Official data states that andropause does not exist for men. However, between the ages of 50 and 70, various factors can contribute to a decline in sexual desire and erection due to a decrease in testosterone, the male health hormone.

Therefore, after age 50, it is crucial not to underestimate declining sexual desire and difficulties in achieving and maintaining an erection. Instead, they should be regarded as warning signs.

Why Does Sexual Desire Decline After Age 50?

Rather than using the term “andropause,” the current approach is to discuss partial androgenetic deficiencies that occur when testosterone levels decrease in men, primarily due to factors such as aging. Starting from around 40, testosterone drops by approximately 2 percent each year, and the decline is more pronounced in cases where individuals have metabolic diseases like diabetes.

The primary cause of reduced testosterone levels is metabolic syndrome, associated with being overweight, following a high-fat and high-sugar diet, and leading a sedentary lifestyle

It’s not solely about diet—poor physical activity, stress (including temporary work stress), and depression can also directly impact testosterone levels in men.

Decreased circulating testosterone in men causes a decline in:

  • Sex drive 
  • Libido
  • The ability to achieve and sustain an erection
  • Muscle mass
  • Muscle tone

These factors, along with abdominal weight gain, serve as indicators that testosterone levels are below the normal range.

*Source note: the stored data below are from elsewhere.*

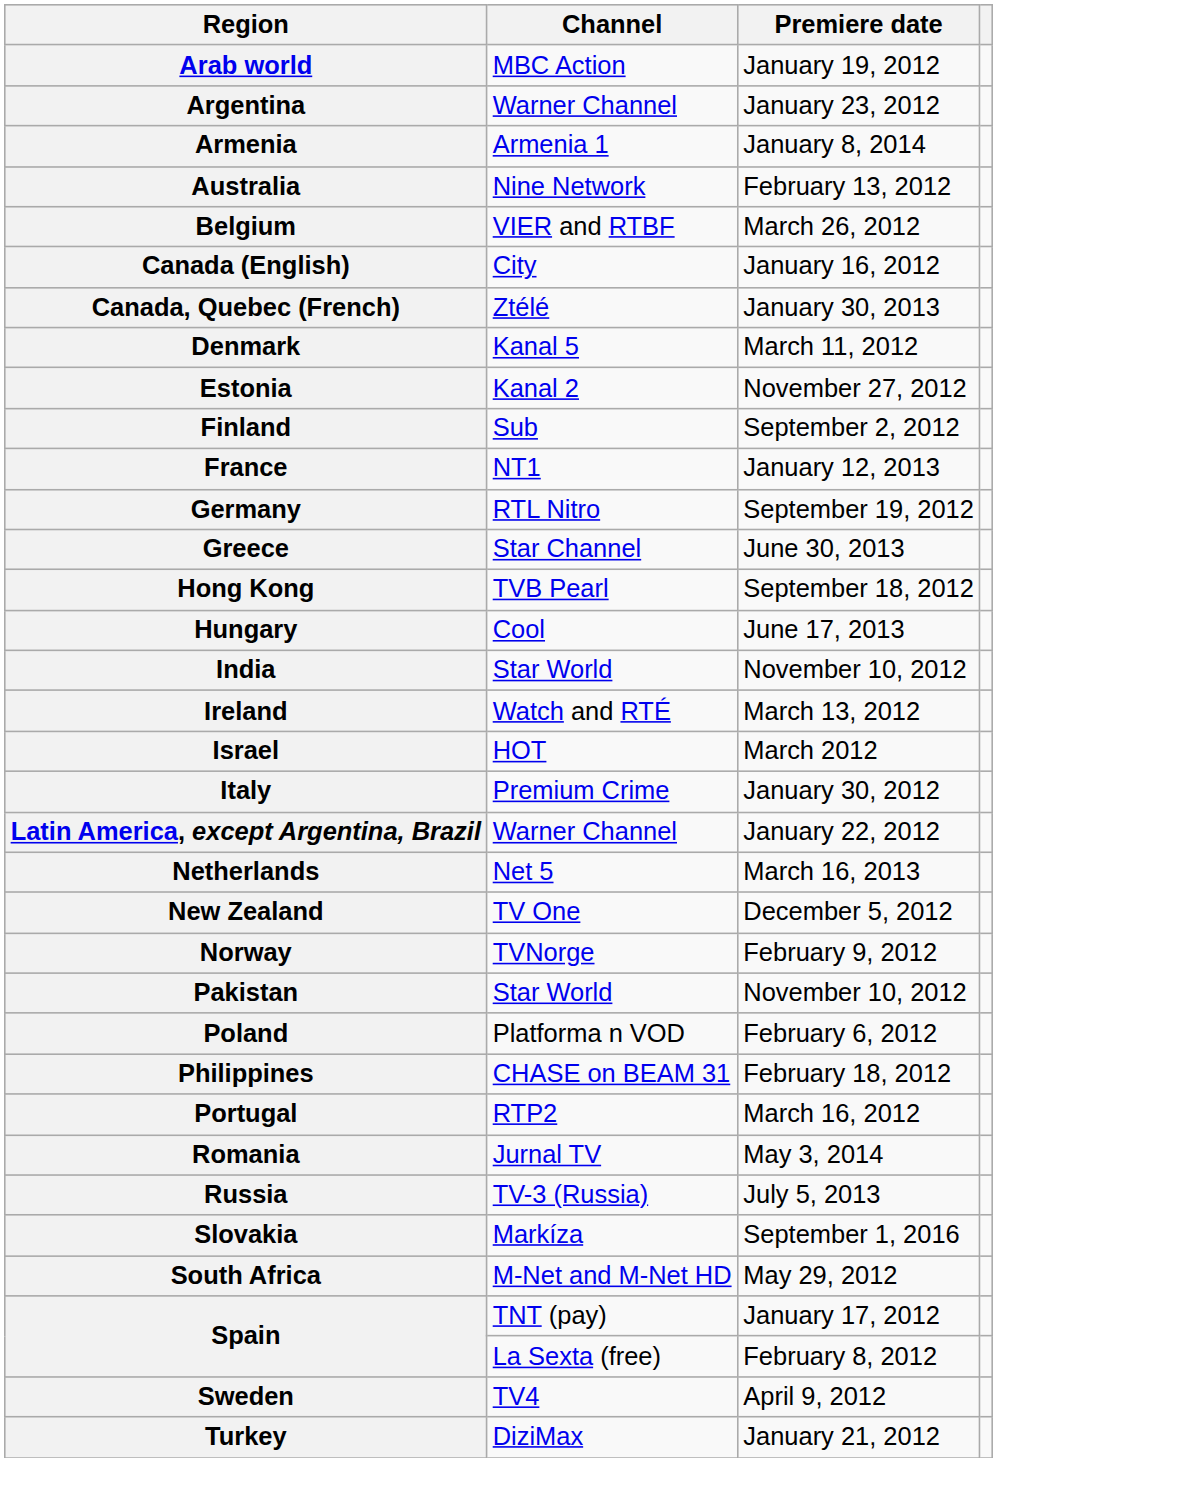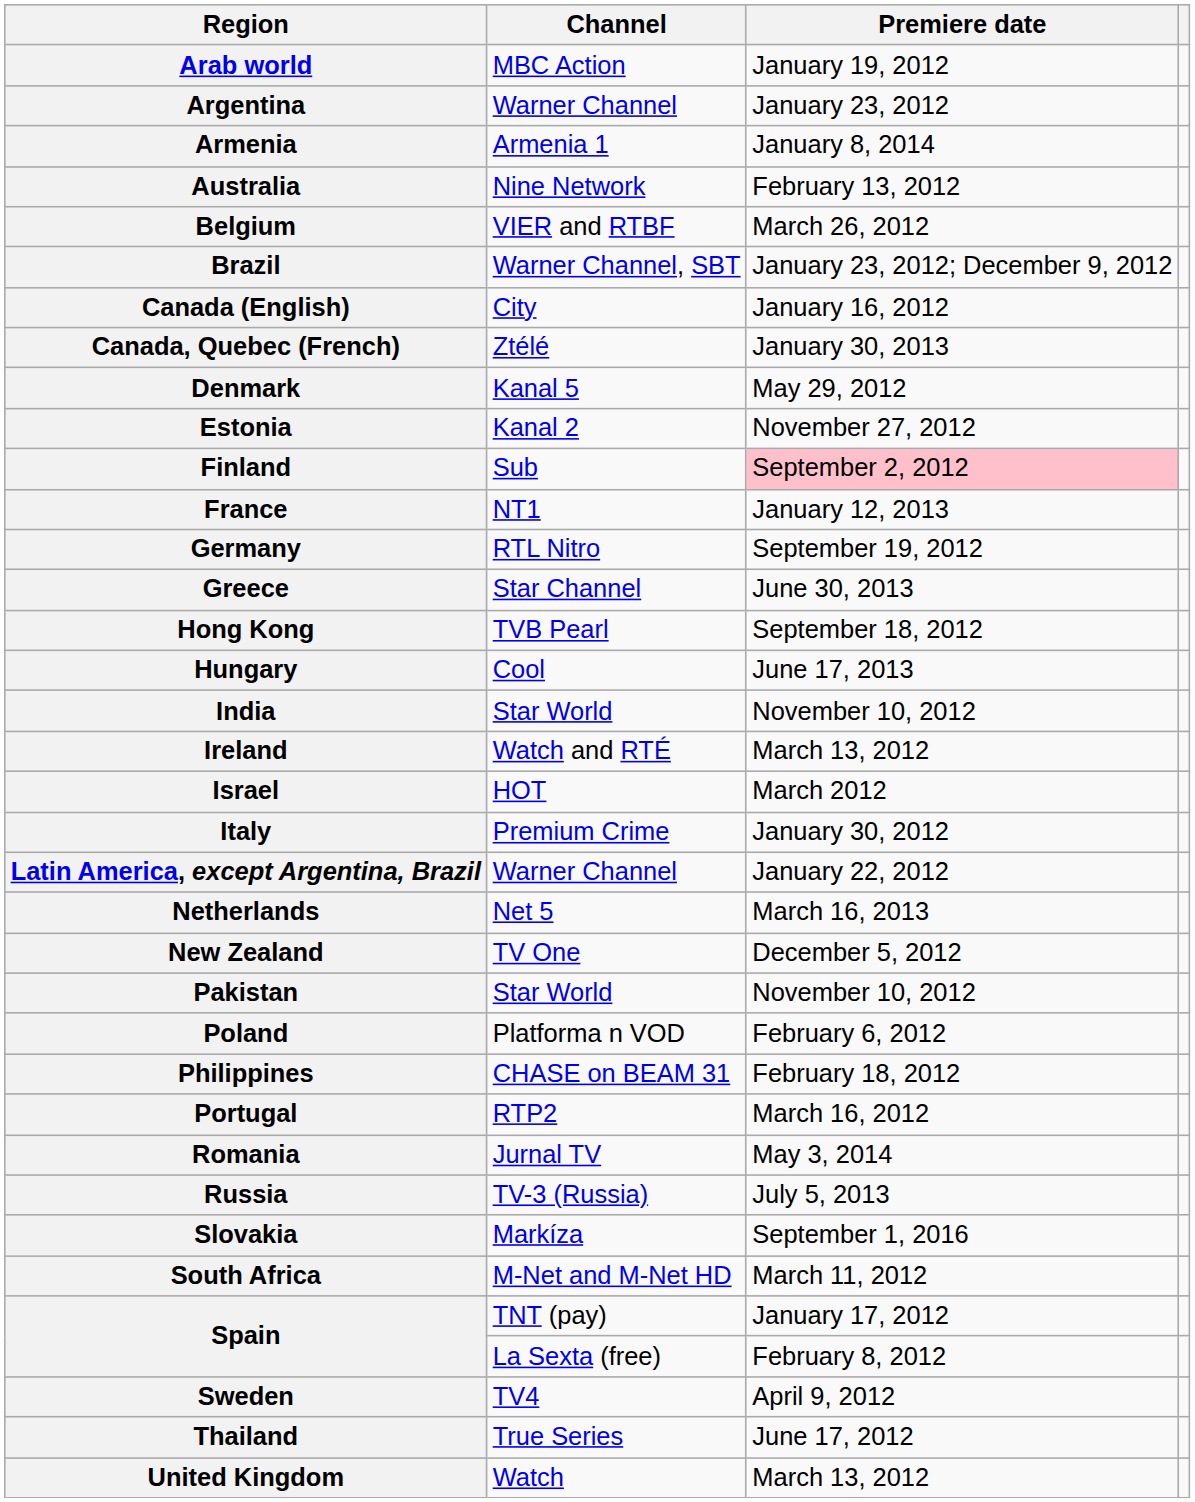+ row: Brazil | Warner Channel, SBT | January 23, 2012; December 9, 2012
Denmark | Premiere date: March 11, 2012 -> May 29, 2012
Finland | Premiere date: no background -> pink background
- row: Norway | TVNorge | February 9, 2012
South Africa | Premiere date: May 29, 2012 -> March 11, 2012
+ row: Thailand | True Series | June 17, 2012
- row: Turkey | DiziMax | January 21, 2012
+ row: United Kingdom | Watch | March 13, 2012
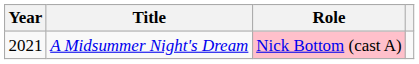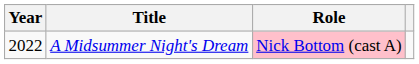A Midsummer Night's Dream | Year: 2021 -> 2022
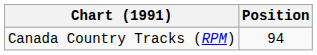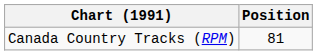Canada Country Tracks (RPM) | Position: 94 -> 81
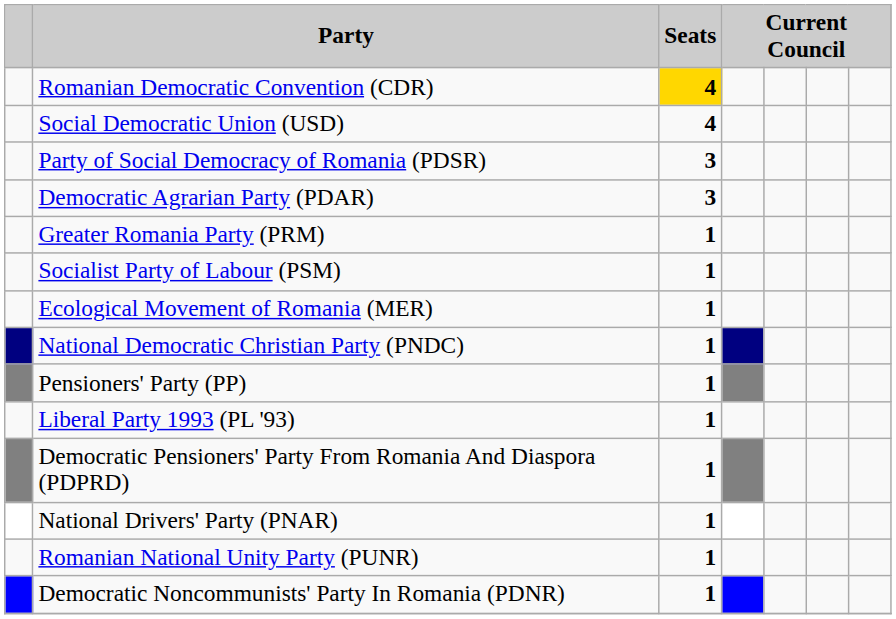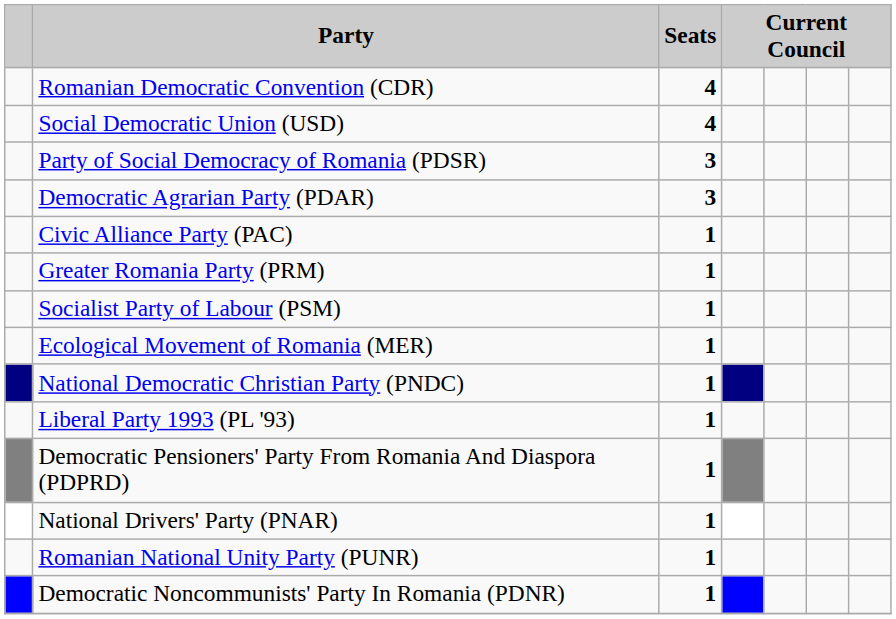Romanian Democratic Convention (CDR) | Seats: gold background -> no background
+ row: Civic Alliance Party (PAC) | 1
- row: Pensioners' Party (PP) | 1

How to Recover Sexual Desire and Libido 

If you notice a decline in libido and sex drive, you must talk to your doctor or consult an andrologist to assess your testosterone levels. The test involves a standard venous blood sampling, which allows the andrologist to determine if there are reduced testosterone levels in the blood. Further investigations may be recommended, and the appropriateness of testosterone supplementation can be assessed if necessary. 

When dealing with erectile dysfunction, it is vital to understand the underlying cause before considering any medication. Medications should always be prescribed by a doctor and should not be purchased from online sources. 

Various tests can be conducted to evaluate erectile dysfunction, including:

  • A dynamic penile doppler to measure blood flow 
  • Blood tests to assess the presence of metabolic syndrome, such as:
    • Hormone levels
    • Cholesterol
    • Blood sugar 

Erectile dysfunction can be an early warning sign of cardiovascular diseases, such as diabetes or hypertension, which should not be taken lightly.